Payrolls last month were probably held back by job losses in the leisure and hospitality sectors, with most jurisdictions banning indoor dining. Manufacturing and construction industries likely hired more workers to meet strong demand for goods like motor vehicles and houses. That underscores what has come to be known as a K-shaped recovery, where better-paid workers are doing well while lower-paid workers are struggling.
Government employment likely decreased for a fourth straight month.
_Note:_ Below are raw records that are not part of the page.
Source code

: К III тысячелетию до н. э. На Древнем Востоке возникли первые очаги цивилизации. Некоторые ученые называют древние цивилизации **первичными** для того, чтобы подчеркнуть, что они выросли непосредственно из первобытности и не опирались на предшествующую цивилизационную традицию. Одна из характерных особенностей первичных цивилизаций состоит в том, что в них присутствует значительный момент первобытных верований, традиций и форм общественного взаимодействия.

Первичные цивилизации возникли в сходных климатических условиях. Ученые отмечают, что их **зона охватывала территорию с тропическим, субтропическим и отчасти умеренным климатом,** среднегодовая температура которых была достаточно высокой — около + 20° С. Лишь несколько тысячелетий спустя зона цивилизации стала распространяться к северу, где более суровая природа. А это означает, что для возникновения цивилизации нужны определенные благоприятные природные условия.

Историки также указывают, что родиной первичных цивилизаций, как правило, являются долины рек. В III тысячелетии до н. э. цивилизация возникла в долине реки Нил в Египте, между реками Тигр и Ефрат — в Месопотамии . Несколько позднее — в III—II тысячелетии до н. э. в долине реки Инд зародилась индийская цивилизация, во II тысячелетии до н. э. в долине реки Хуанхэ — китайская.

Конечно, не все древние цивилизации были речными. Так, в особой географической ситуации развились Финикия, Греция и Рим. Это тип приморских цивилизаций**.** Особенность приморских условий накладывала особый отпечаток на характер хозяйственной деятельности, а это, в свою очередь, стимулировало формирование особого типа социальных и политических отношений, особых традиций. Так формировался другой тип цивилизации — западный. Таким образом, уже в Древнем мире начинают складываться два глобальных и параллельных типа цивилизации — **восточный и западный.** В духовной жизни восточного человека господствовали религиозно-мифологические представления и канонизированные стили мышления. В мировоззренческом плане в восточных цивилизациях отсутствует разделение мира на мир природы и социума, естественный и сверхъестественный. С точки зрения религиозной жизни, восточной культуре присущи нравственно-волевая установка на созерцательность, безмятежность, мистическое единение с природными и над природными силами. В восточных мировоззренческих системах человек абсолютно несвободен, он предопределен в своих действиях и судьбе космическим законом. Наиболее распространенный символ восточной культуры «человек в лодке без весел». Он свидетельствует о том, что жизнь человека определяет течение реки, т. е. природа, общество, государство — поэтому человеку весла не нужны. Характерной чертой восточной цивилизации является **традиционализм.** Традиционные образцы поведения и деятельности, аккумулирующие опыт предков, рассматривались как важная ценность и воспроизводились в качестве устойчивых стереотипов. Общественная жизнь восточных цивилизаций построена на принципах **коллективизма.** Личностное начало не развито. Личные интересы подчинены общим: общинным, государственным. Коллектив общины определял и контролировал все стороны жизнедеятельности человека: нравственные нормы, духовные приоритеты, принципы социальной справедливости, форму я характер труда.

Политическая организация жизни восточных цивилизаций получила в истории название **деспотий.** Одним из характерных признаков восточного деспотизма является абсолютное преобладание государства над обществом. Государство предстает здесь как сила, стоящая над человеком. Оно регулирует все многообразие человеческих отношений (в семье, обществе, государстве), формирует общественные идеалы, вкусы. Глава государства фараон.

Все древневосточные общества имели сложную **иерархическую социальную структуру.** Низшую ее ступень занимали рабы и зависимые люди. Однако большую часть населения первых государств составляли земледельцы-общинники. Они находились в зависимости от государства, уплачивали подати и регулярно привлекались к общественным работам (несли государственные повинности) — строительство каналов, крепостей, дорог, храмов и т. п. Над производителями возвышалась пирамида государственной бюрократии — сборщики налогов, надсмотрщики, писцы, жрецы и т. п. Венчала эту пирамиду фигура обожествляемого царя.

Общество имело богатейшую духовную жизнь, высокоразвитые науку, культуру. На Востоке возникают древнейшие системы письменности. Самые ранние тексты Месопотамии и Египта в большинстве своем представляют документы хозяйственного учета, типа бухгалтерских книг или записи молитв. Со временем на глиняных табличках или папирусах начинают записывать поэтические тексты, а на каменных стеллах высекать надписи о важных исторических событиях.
Most of the job losses have been in local government education, with most schools having shifted to online learning.
The unemployment rate is forecast to have risen to 6.8% in December from 6.7% in November. The jobless rate has been understated by people misclassifying themselves as being “employed but absent from work.”
The government will on Friday revise the household survey series from which the unemployment rate is derived, going back five years. The revisions are, however, not expected to correct the classification error.
“Given the massive swings in most major household survey series in 2020, those revisions are likely to be larger than usual this year, but they will not, obviously, alter the basic storyline of a steep decline in employment in the spring followed by a sustained but incomplete recovery in the ensuing months,” said Lou Crandall, chief economist at Wrightson ICAP in Jersey City.
The revisions will include the labor force participation rate, or the proportion of working-age Americans who have a job or are looking for one, as well as the employment-to-population ratio, which is viewed as a measure of an economy’s ability to create employment.